Scientist Louis Pasteur came up with the food preparing process known as pasteurization; he also developed a vaccination for anthrax and rabies.
Born on December 27, 1822, in Dole, France, Louis Pasteur discovered that microbes were responsible for souring alcohol and came up with the process of pasteurization, where bacteria is destroyed by heating beverages and then allowing them to cool. His work in germ theory also led him and his team to create vaccinations for anthrax and rabies.
French chemist and microbiologist Louis Pasteur was born on December 27, 1822, in Dole, located in the Jura region of France. He grew up in the town of Arbois and his father, Jean-Joseph Pasteur, was a tanner and a sergeant major decorated with the Legion of Honour during the Napoleonic Wars. An average student, Pasteur was skilled at drawing and painting. He earned his Bachelor of Arts degree (1840), Bachelor of Science degree (1842) and a doctorate (1847) at the École Normale in Paris.
Pasteur then spent several years researching and teaching at Dijon Lycée.

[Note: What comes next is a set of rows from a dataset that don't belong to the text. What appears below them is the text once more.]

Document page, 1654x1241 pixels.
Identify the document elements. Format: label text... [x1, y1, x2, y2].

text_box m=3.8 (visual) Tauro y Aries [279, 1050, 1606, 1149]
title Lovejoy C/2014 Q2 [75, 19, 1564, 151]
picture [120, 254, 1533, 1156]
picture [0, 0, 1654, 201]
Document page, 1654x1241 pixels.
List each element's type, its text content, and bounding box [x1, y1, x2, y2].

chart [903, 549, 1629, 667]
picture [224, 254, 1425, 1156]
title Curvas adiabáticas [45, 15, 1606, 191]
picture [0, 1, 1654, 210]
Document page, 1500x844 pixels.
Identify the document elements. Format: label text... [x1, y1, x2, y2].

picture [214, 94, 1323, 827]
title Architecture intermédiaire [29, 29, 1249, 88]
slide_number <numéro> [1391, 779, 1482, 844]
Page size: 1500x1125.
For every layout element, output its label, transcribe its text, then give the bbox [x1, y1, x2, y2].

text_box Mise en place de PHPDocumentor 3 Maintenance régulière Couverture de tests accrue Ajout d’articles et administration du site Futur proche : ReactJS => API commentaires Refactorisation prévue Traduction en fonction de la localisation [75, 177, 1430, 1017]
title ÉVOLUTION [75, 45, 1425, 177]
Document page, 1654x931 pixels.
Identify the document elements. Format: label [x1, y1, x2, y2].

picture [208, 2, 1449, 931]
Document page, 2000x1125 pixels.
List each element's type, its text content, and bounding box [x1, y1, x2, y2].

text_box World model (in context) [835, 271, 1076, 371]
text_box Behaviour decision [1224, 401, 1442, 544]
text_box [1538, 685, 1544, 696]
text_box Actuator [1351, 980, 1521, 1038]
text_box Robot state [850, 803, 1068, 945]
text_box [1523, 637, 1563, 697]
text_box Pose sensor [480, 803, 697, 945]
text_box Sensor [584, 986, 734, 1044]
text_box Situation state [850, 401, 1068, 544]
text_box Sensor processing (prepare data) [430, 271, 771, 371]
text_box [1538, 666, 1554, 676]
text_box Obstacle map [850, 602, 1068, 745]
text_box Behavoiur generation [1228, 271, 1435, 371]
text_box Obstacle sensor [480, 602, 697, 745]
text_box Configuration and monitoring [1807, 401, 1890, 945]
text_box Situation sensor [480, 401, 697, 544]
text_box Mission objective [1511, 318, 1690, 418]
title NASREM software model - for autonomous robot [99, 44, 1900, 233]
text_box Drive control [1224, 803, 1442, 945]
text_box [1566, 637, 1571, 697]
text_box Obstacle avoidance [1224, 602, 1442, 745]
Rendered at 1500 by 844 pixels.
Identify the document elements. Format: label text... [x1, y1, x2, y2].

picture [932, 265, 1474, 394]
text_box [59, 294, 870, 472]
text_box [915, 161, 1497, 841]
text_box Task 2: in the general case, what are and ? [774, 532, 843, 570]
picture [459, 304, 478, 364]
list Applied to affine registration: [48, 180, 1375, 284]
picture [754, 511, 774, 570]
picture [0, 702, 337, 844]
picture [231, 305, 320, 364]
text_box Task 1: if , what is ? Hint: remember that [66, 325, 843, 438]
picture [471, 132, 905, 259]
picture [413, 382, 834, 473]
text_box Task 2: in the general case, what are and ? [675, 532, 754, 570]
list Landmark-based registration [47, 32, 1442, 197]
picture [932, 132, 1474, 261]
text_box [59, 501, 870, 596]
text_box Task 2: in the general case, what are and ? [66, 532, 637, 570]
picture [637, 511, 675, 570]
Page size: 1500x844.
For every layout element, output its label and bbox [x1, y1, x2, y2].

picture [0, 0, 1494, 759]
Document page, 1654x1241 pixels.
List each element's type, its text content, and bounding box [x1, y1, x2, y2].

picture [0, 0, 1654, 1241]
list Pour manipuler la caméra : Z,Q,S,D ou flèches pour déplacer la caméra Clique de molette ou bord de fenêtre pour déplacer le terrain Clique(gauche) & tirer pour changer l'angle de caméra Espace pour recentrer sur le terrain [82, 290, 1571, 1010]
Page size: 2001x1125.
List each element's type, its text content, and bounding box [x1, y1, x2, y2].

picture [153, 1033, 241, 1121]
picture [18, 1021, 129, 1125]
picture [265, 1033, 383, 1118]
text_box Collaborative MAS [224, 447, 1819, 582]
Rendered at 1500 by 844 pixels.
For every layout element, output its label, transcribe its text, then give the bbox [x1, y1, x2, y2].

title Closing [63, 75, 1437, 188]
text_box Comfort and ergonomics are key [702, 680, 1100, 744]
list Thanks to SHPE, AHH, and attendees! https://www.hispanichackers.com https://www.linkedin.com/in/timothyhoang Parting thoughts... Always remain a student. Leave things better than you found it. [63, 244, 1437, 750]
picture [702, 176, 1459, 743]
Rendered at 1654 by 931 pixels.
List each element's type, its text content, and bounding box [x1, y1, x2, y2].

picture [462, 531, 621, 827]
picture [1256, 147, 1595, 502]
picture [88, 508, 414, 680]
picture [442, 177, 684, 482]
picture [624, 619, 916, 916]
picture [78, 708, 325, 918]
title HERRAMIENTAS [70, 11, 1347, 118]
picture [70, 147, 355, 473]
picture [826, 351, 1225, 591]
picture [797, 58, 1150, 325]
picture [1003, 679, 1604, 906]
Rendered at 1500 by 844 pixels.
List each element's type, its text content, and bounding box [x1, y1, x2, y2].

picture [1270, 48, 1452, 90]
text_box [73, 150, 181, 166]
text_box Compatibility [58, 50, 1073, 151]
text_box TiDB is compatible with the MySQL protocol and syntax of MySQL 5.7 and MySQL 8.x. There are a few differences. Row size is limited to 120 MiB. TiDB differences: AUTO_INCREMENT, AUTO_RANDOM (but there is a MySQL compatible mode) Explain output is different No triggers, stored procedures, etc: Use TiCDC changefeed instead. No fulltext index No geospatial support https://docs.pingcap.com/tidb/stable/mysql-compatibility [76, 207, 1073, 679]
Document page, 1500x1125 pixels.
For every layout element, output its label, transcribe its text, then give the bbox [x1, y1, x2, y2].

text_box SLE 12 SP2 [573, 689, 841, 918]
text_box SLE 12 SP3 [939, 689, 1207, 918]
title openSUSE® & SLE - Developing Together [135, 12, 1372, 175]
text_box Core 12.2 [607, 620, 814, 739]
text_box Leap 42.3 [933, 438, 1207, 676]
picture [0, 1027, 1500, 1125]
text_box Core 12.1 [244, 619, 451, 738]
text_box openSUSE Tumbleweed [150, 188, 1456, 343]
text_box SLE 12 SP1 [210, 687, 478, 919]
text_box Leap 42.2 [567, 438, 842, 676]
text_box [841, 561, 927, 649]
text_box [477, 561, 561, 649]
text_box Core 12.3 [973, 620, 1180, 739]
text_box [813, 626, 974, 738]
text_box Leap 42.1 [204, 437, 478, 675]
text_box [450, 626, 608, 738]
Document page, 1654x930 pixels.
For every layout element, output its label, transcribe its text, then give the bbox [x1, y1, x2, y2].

In 1848, he became a professor of chemistry at the University of Strasbourg, where he met Marie Laurent, the daughter of the university’s rector. They wed on May 29, 1849, and had five children, though only two survived childhood.
In 1854, Pasteur was appointed professor of chemistry and dean of the science faculty at the University of Lille. Here, he worked on finding solutions to the problems with the manufacture of alcoholic drinks. Working with the germ theory, which Pasteur did not invent, but further developed through experiments and eventually convinced most of Europe of its truth, he demonstrated that organisms such as bacteria were responsible for souring wine, beer and even milk. He then invented a process where bacteria could be removed by boiling and then cooling liquid. He completed the first test on April 20, 1862. Today the process is known as pasteurization.
In 1865, Pasteur helped save the silk industry. He proved that microbes were attacking healthy silkworm eggs, causing the disease and that the disease would be eliminated if the microbes were eliminated.
Pasteur’s first vaccine discovery was in 1879, with a disease called chicken cholera. After accidentally exposing chickens to the attenuated form of a culture, he demonstrated that they became resistant to the actual virus. Pasteur went on to extend his germ theory to develop causes and vaccinations for diseases such as anthrax, cholera, TB and smallpox.
In 1873, Pasteur was elected as an associate member of the Académie de Médecine. In 1882, the year of his acceptance into the Académie Française he decided to focus his efforts on the problem of rabies. On July 6, 1885, Pasteur vaccinated Joseph Meister, a 9-year-old boy who had been bitten by a rabid dog. The success of Pasteur’s vaccine brought him immediate fame. This began an international fundraising campaign to build the Pasteur Institute in Paris, which was inaugurated on November 14, 1888.
Pasteur had been partially paralyzed since 1868, due to a severe brain stroke, but he was able to continue his research. He celebrated his 70th birthday at the Sorbonne, which was attended by several prominent scientists, including British surgeon Joseph Lister. At that time, his paralysis worsened, and he died on September 28, 1895. Pasteur’s remains were transferred to a Neo-Byzantine crypt at the Pasteur Institute in 1896.